The strange, tragic deaths of numerous Birhor villagers in Jharkhand State on October 2 continue to reverberate in India, particularly since other so-called tribal peoples have also been dying of mysterious causes.
Eight people died due to unknown circumstances within a few hours of one another that evening in the village of Hindiakala, and evidently a ninth Birhor died there subsequently. During the month of October, at least 20 members of “Primitive Tribal Groups (PTGs),” died in remote Jharkhand villages due to unknown, suspicious causes. News articles up through October 16 reported conflicting statements about the causes of the Birhor deaths, and another story at the end of October only confused the situation further.
Since no autopsies were performed on any of the dead people, factions that support the state government continue to maintain that the people died after they had eaten poisonous plant materials from the forest. Blame the victims, not the government agencies. On the other hand, social and health workers support the state Supreme Court, which found that they had died due to starvation-related causes.
Two articles in Indian news magazines over the past couple weeks have added more insights into what may have happened. India Today reported on November 5 that the state government formed a Committee of Secretaries to investigate the deaths. It included the state secretaries of Health, Welfare, and Rural Development. While the Committee ruled out hunger as a possible cause of the tragedy, it did condemn the government for not accurately determining the cause of death of the victims.
The report by the Committee said that “the Birhors took rice and saag [leafy vegetables] on the night they died. The suspected poisonous saag could be bathua, gandhari and kantela.” The report continues, “starvation death cannot happen in this pattern as the age of [the] deceased varies from one-and-a-half … to 60 years.” The report admits, however, that the plant materials suspected of being poisonous have not been tested for any possible toxic content.

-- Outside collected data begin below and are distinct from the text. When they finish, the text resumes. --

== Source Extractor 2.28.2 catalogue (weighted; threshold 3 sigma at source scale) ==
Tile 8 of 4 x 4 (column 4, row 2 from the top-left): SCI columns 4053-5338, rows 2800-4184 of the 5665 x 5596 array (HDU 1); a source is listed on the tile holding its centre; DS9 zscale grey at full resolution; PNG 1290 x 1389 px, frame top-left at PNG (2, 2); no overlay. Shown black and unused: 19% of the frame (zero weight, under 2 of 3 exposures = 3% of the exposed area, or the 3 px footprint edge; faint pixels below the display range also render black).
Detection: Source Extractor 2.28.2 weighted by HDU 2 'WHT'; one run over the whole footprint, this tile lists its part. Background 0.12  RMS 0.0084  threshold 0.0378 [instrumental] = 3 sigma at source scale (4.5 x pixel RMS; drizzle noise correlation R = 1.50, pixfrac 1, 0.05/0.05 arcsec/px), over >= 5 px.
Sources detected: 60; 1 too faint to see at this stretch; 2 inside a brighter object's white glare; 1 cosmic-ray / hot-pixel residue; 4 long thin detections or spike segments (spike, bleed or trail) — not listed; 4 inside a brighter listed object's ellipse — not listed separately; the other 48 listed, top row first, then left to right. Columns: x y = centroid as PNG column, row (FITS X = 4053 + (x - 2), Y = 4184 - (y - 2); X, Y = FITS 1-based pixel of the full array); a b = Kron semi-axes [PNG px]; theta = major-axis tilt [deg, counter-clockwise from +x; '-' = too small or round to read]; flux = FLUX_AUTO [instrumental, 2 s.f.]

The Committee expressed its shock at how inadequately government services were being provided for people in the remote, tribal villages. Food distribution schemes had not been carried out for years, and the report blamed the governments of the districts within the state for the failures. The state government agencies have prepared appropriate welfare plans, but it is “the district administration which has to implement the schemes.”
In order to provide balance to its reporting, India Today also contacted Balram, the spokesperson for the Supreme Court who was quoted early in October as condemning the state government for the deaths. He is highly critical of the report by the Committee of Secretaries.
The Committee was apparently unable to reach the village of Hindiakala to investigate the issue on the ground since there is no road into the community. And perhaps more to the point, the Central Reserve Police Force was unwilling, perhaps afraid, to provide a military escort so the Committee could visit the village, which is in the heart of Naxalite territory.
The article condemns government agencies on many levels. Many animal species are protected more effectively in India than threatened PTGs; human societies such as the Birhor are declining more rapidly than some of the endangered animals. The article also points out that the literacy rates among the PTGs are very low, the extent of lands they cultivate is below that of other rural people in Jharkhand, and their average monthly income is much less than that of other villagers.
Tehelka, an Indian fortnightly magazine, carried a story about the Birhor tragedy on Friday, November 14. It appears as if the author, Gladson Dungdung, may have had the courage to visit the village—or at least have copied his first paragraph from someone who has.
The article opens dramatically: “The dilapidated houses, scattered utensils, hanging torn clothes, children, barely clad, and the hopeless faces on the men and women are more than enough to reveal the painful realities of Birhors, the tribals residing in Hindiyakala village of Pratapur block in Chatra district of Jharkhand, where nine of them, one after another starved to death just this October.”
The author is quite scornful of government claims that the deaths were due to food poisoning. He argues that since autopsies were not carried out, the state cannot possibly know what happened. Besides, the Birhor certainly ought to have known which wild foods are edible and which are not, he says. And he castigates the investigative Committee of Secretaries for not visiting the Birhor village. “The government officials have always used the [presence] of Naxalites as a major excuse for not going to the remote villages. This time, it was no different,” he writes.
He describes some of the 20 government welfare schemes for the primitive tribal groups, and argues that little of that support actually makes it to the people in the villages. He provides even more dire figures than the India Today story on the numbers of tribal people who have died due to illnesses caused by starvation over the past month in Jharkhand.
The author strongly condemns corruption in government agencies that allows people to steal food grains intended for the poor. Dying of hunger seriously violates human rights guaranteed by the Indian Constitution, he argues. “The lack of awareness, rampant corruption, lack of transparency and accountability are the obvious reasons for the failure of the welfare schemes. The starvation death[s] can not be contained as long as the welfare schemes continue to be milch cows for government officials, dealers and middle men,” he concludes.